When I saw the title of this one, it was a no brainer I was going to request a copy of it from the publisher.* I’m sure I read the blurb and thought it was a great premise, but by time I got around to reading it (months after I was approved) I had forgotten the premise of the novel.
The Last Chance Library is the story of June Jones. It’s ostensibly the story of her trying to save her local library which is threatened with closing because of council cuts, but it’s really the story of her finally getting over her mother’s death and the processing of the grief, while finding a community. There were also SOOO many books mentioned (I think I got them all in my list at the end of my post).
It was amazing how much June grew as a character from start to end and Sampson did a wonderful job of showing this in the first council meeting where June attempts to speak and fails miserably and her speech at the final council meeting:
“. . . libraries aren’t just about books. They’re places where an eight-year-old boy can have his eyes opened up to the wonders of the world, and where a lonely eighty-year-old woman can come for some vital human contact. Where a teenager can find precious quiet space to do her homework and a recently arrived immigrant can find a new community. Libraries are places where everyone, rich or poor, wherever they come from in the world, can feel safe. Where they can access information that will empower them.” (Chapter 32)
June found her confidence and her voice, but it took a lot to get there. The plot was 100% predictable, but it didn’t make the impact of the story or the characters any less. Seriously, I knew what was going to happen pretty much from the start (without having re-read the blurb), but Sampson still wrote a refreshing and endearing take on something that has become far too common in recent years.
There were so many lovely characters in this book from the two younger characters Chantal and Jackson to the misunderstood older woman Vera, to the love interest Alex (who just sounds swoon worthy) and June’s boss. They all had quirks and charm and depth that Sampson was able to get across without bogging the book down too much. But the two biggest characters, after June and Alex, were Mrs. B, the political spitfire, and Stanley, a kind old man who’d been trying to draw June out of her shell for years.
I adored Mrs. B, because of her over-the-top activism and how it contrasted to Stanley’s conservative (not just his newspaper preferences) demeanor. But there was also this scene which,
‘Grief can do funny things to you,’ Mrs. B said. ‘I lost someone a long time ago, and for ages after that I lost any desire to fight or protest. I just wanted to curl up and sleep.’
‘Were you married, Mrs. Bransworth?’ Stanley said.
‘No, I bloody well wasn’t. I’ve never really seen the point in men. But my partner, she—’ Mrs. B stopped. June had never seen her lost for words before.
‘How did you deal with the grief.’
‘I realized that by moping around and feeling sorry for myself, I was doing her a disservice. She loved me because I was angry and noisy and a pain in the arse. And by not living my life, by being scared and hiding away, I was letting her down.’ (Chapter 20).
No one made a big deal out of the revelation that Mrs. B was a lesbian, and her response about men was hilarious. They focused on what was important in the moment: how she dealt with her grief and became the women they knew.

[Stored dataset entries]

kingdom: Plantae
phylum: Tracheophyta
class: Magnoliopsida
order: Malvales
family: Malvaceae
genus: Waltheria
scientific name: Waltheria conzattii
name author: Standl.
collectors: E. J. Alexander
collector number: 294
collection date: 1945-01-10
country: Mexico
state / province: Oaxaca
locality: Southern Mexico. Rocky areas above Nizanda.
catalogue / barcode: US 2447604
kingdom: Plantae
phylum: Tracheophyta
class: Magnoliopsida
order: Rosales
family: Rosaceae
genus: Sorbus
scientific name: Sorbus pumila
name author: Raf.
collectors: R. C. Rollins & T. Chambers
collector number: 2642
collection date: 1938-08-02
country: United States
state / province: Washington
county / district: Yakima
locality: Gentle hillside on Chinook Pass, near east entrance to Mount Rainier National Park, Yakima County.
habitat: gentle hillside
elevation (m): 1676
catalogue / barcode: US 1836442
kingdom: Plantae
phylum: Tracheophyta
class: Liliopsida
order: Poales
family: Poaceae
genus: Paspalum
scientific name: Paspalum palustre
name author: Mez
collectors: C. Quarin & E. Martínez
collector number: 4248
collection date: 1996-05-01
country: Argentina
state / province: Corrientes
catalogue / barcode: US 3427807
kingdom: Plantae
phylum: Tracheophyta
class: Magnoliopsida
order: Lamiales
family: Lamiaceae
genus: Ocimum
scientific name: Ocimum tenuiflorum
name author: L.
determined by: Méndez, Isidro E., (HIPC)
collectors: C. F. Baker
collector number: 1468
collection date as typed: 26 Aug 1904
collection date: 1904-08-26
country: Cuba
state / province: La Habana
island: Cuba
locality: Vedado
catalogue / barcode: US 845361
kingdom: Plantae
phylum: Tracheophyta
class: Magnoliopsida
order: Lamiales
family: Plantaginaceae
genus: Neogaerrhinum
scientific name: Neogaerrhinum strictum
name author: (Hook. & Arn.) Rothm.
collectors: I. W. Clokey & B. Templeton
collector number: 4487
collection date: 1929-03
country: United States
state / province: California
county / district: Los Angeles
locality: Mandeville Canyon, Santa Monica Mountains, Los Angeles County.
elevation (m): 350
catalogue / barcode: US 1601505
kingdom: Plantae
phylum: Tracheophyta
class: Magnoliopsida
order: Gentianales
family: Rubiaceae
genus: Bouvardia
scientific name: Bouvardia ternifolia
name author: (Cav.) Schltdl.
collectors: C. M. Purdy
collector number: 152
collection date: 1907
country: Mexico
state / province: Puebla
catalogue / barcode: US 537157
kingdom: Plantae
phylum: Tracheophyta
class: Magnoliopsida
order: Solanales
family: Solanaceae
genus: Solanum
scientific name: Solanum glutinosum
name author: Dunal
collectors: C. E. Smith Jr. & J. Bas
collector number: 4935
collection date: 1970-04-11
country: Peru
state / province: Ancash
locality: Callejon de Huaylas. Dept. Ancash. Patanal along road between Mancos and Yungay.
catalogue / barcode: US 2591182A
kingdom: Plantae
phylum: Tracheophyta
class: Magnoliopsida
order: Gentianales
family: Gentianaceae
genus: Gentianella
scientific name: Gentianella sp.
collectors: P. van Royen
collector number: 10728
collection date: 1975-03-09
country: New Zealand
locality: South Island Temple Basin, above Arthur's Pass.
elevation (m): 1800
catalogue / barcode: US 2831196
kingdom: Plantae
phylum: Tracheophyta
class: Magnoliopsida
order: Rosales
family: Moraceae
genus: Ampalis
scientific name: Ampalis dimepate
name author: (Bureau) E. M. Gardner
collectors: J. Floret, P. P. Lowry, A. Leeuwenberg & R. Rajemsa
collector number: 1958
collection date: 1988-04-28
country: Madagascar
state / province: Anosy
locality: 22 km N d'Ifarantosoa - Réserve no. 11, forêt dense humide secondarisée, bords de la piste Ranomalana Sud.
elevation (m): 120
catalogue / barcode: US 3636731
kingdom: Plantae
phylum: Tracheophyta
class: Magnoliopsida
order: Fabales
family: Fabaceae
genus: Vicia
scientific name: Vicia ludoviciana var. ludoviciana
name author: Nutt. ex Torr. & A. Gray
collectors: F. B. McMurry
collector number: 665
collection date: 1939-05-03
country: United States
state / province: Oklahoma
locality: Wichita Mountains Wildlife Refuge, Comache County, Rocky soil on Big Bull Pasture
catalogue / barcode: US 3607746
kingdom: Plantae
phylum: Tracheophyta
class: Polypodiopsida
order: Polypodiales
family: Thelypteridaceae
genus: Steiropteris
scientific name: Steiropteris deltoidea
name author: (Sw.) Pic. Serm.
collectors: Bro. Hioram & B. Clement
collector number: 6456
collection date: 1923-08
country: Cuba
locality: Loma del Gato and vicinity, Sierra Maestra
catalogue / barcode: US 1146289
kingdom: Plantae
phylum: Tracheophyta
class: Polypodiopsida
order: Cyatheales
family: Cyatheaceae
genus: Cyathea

## CHALLENGES:
- 1) According to the book review, what is threatening the local library with closing?
- 2) Retype the passage from the book review starting with "When I saw the" and going on through "of my post).".

## WORKED SOLUTIONS:
- 1) Council cuts.

- 2)
When I saw the title of this one, it was a no brainer I was going to request a copy of it from the publisher.* I’m sure I read the blurb and thought it was a great premise, but by time I got around to reading it (months after I was approved) I had forgotten the premise of the novel.
The Last Chance Library is the story of June Jones. It’s ostensibly the story of her trying to save her local library which is threatened with closing because of council cuts, but it’s really the story of her finally getting over her mother’s death and the processing of the grief, while finding a community. There were also SOOO many books mentioned (I think I got them all in my list at the end of my post).